- READING PASSAGE:

That's sort of almost the point if it's safe, it's not necessarily so interesting. Yeah, because actually the process itself is an example of the challenges we're grappling with. And so the experience of working through it is almost like it's like project zero, and now project one and the experiments are going to come up.
Yeah, we'll emerge. I love that. And so then I'm assuming from that type of work, then we look at various experiments, various interventions that might include things like different applications of coaching, different skills development, different ways of working.
Yeah, and from there, you can sort of follow the bouncing ball if you like into things like peer coaching or targeted coaching intervention with the people who are, you know, and there will be someone who ends up carrying a lot of the work of this internally.
So they're the ones that probably need a bit more support and a bit more attention as they add this to their already heaving to do list, no doubt. And similarly, the leaders, the people that need to have that person's back, it can be challenging for them to adopt a different lens to what does good looks like than the one that is typically unconsciously recognized and rewarded within their practices.
So sort of just directing people back to remember where we were we had some sort of ground rules about how we're going to decide what good looks like in this space. And Ellie, you're 100% right, the facilitation and the experience of working together is itself part of the change, right?

- SOURCE DATA:
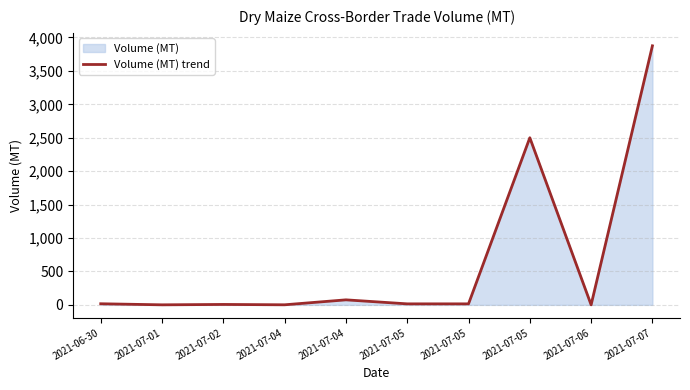

Reading left to right, what are all the values shown in this chart?

16.5	0.5	6.2	0.9	75.0	15.0	15.0	2500.0	0.3	3875.0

- WHAT TO WORK ON:
A: Summarize the coaching conversation above in two sentences.
B: Answer yes or no for each statement to say whether it agrees with the coaching conversation, and quote the words that decide it.
(i) The process of working through it is called an example of the challenges being grappled with.
(ii) Peer coaching is ruled out as a possible intervention.
(iii) Leaders are said to find it easy to adopt a different lens on what good looks like.

- EXPECTED OUTPUTS:
A: The speakers see working through the process itself as an example of the challenges they face, a kind of "project zero" before experiments with coaching, skills development and different ways of working. They say the person who carries much of the work internally and the leaders backing that person will need extra support, and they agree that facilitation and working together are themselves part of the change.

B:
(i) Yes: "the process itself is an example of the challenges we're grappling with"
(ii) No: "you can sort of follow the bouncing ball if you like into things like peer coaching"
(iii) No: "it can be challenging for them to adopt a different lens"